Rain pounds on the corrugated plastic roof of the front hall. At the door stands an enormous black woman with a red turban and matching dress. 
She is perfectly dry. 
We stand looking at each other and then her face blooms into an enormous smile. “I am Eunice, I have come to work for you.” 

I hadn’t asked her to come, she had simply appeared; like the moon appears sometimes in the sky as if it was always there. There was no question that I would say ‘yes’ and we sat at the dining room table without being sure what else there was to say. 

“It’s not your name is it? Eunice.” 
“No.” She says “But you won’t be able to say my name with your American tongue.” 
“Try me” I said. 

The word rolls so beautifully off her lips and lands in the air with a soft click. I was determined and I did my best and she smiled at me and nodded. 

_____

Then the house was slowly filled with her personality. In the good times she would sing as she did the ironing and I could feel her presence making my heart warmer inside wherever I was. In bad times she would sit in my office and wipe tears from her broad face. Or we would stand in the road outside her house, my tears falling on her generous chest. The connection between us was always strong but deepended over time.  So much so that we shared physical pains.

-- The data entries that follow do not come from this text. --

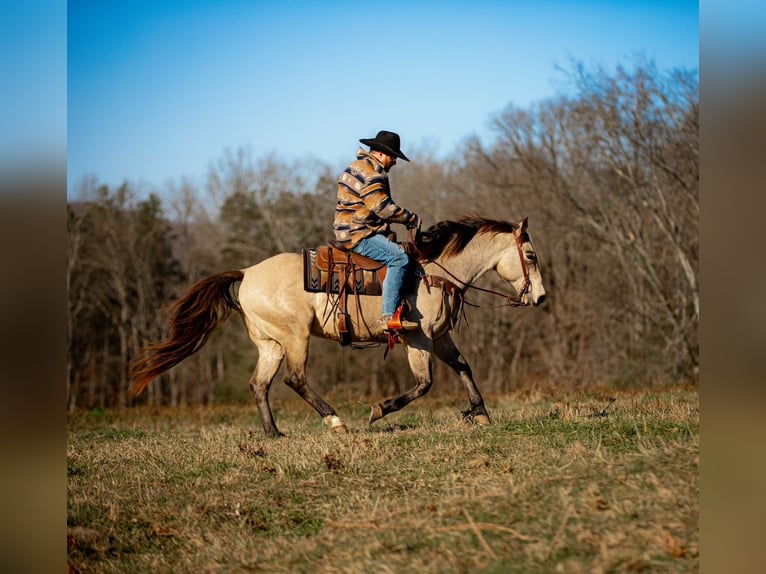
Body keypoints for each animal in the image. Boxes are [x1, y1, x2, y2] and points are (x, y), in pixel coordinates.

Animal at [129, 215, 547, 437]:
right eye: (530, 255)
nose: (541, 297)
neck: (433, 273)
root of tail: (246, 273)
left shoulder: (440, 337)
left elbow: (463, 367)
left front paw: (479, 412)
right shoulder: (419, 340)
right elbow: (424, 384)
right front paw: (379, 410)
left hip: (270, 344)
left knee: (259, 384)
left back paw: (274, 433)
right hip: (295, 338)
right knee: (294, 379)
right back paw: (335, 421)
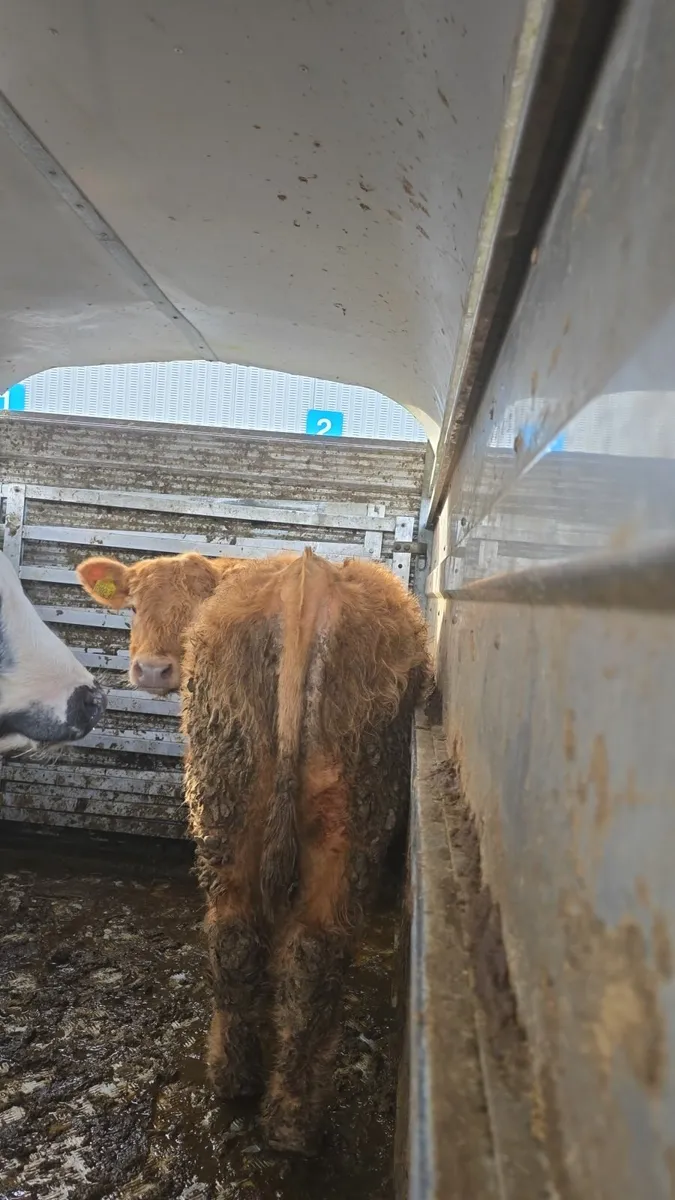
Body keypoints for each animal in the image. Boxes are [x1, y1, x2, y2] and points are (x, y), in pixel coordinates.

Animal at [77, 548, 431, 1155]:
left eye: (184, 608)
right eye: (134, 605)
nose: (152, 669)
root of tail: (307, 574)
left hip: (225, 791)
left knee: (238, 932)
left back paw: (239, 1080)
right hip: (336, 811)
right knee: (301, 948)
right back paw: (285, 1113)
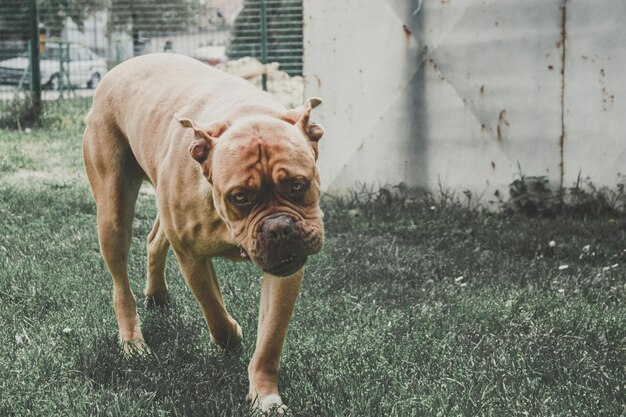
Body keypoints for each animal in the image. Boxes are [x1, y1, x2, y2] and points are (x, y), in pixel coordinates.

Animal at [81, 52, 322, 412]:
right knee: (121, 284)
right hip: (112, 213)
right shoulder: (191, 255)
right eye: (240, 197)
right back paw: (132, 341)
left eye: (298, 185)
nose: (279, 228)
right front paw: (231, 334)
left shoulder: (285, 272)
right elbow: (213, 307)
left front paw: (265, 396)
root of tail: (121, 67)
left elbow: (270, 340)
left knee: (154, 239)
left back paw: (157, 295)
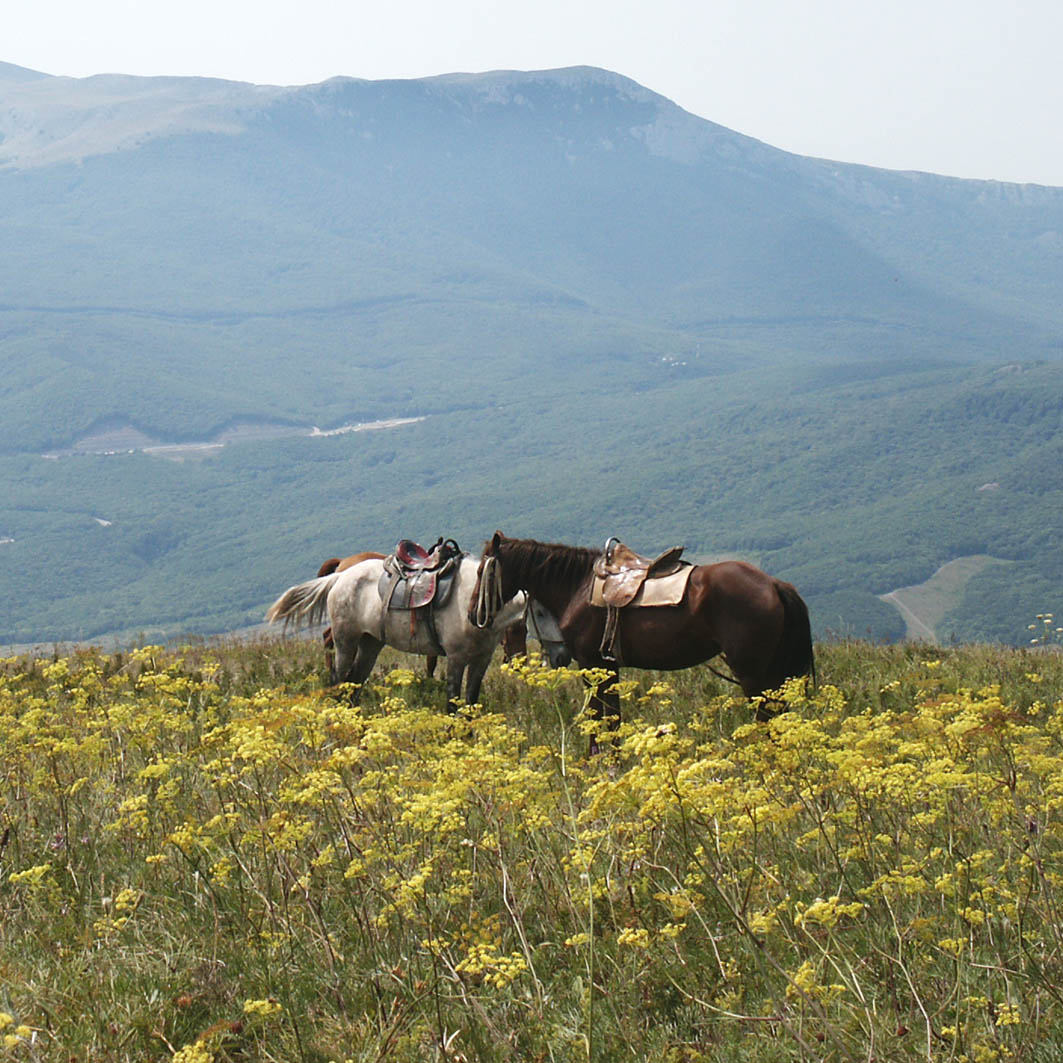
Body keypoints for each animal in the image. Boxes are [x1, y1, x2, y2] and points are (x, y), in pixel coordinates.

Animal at [265, 557, 522, 705]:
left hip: (370, 643)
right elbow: (453, 702)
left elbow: (470, 703)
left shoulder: (481, 660)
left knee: (355, 682)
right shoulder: (456, 659)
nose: (520, 662)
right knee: (339, 679)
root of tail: (340, 575)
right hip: (345, 640)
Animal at [474, 535, 812, 727]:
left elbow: (601, 721)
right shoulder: (608, 668)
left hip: (752, 674)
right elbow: (612, 720)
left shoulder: (592, 665)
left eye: (482, 572)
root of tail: (774, 585)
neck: (577, 586)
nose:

If she fell, I felt pain in the same limb; if I woke with a pain in my neck I knew she would arrive rubbing her neck just there. 

She shared a million African wisdoms with me: bees in the house means company is coming; Worms in the drain, a message from the ancestors; The feeling inside when something is coming; and the meaning of Ubuntu – ‘I am who I am because you are who you are’ – the (truly African) practice of sharing what you have with those who don’t.

______

Noma arrived in tears one morning. Her husband, had come home from work drunk, they had fought. He pushed her out of the room they shared and - as she and her children tried to beat down the door- he made a noose with en electric cable. Now filled with guilt and anger and shame she came to me. Together we drove to her house. We parked the car on the dusty road and walked in silence through the twisted paths between shacks to hers. 

Her husbands’ sisters had been summoned to sit on suicide watch and we all sat formally on chairs in the small living room not knowing what to say. Her husband moved from room to room sullen and shamed, in a trance. His thin face said everything and nothing as his sisters’ similar features smiled politely at me. She and I shared this. 

We have shared everything. Divorce and betrayal, sickness and health, sadness and joy, growth and pain. We raised daughters together and lived together for more than twelve important years. When I think of South Africa and the years I have lived here hers’ is the first face I will think of. And when we return to visit she will be my first stop. I was so luck to have seen life a little from her perspective and when we leave, a piece of all of us will stay with her.